Once glucose is in the cell, an enzyme called hexokinase attaches a phosphate group to its sixth carbon, creating glucose-6-phosphate.
From there, the cell has the option to take glucose through a metabolic pathway called glycolysis; which is the breakdown of glucose in order to generate ATP.
But if the cell doesn’t need ATP, glucose can be used to make some other useful products by entering an alternative metabolic pathway called the pentose phosphate pathway.
The pentose phosphate pathway is named for the products it ultimately generates; pentose refers to a five-carbon sugar called ribose, and phosphate refers to a molecule called nicotinamide adenine dinucleotide phosphate, or NADPH.
So the pentose phosphate pathway is an alternative pathway that glucose can enter when cells need to make more ribose and NADPH.
Ribose can be used to make nucleotides, which are the building blocks of our DNA and RNA.
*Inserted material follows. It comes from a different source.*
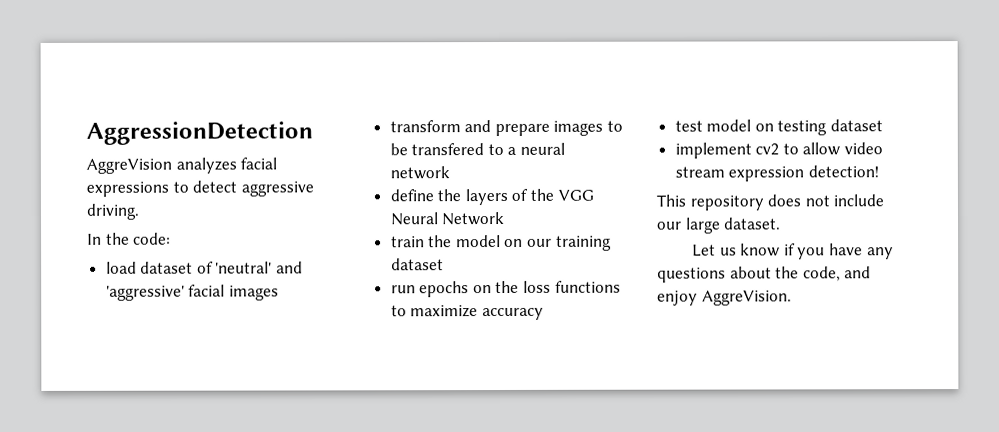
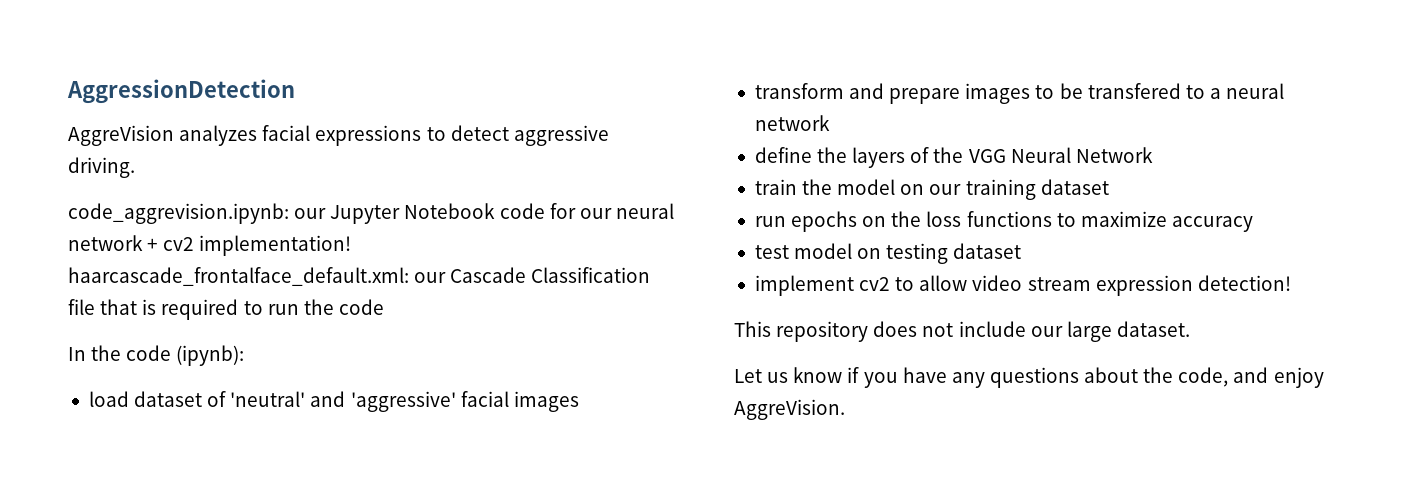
(140, 211) none -> [68,203,674,224] [68,235,352,256] [68,267,651,286] [68,299,384,320] // code_aggrevision.ipynb: our Jupyter Notebook code for our neural network + cv2 implementation! haarcascade_frontalface_default.xml: our Cascade Classification file that is required to run the code
[133,232,172,245] code: -> [126,345,245,366] code (ipynb):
And NADPH is rich in electrons, and can be used in various anabolic pathways.
Anabolic pathways are ones that synthesize molecules like fatty acids, from scratch, and require an electron donor - such as NADPH.
Like glycolysis, the pentose phosphate pathway happens exclusively in the cytoplasm and it doesn’t require any special organelles which means that all of our cells can use this pathway.
The pentose phosphate pathway can be divided into two phases: an irreversible oxidative phase that ultimately yields NADPH, and a reversible non-oxidative phase that yields ribose.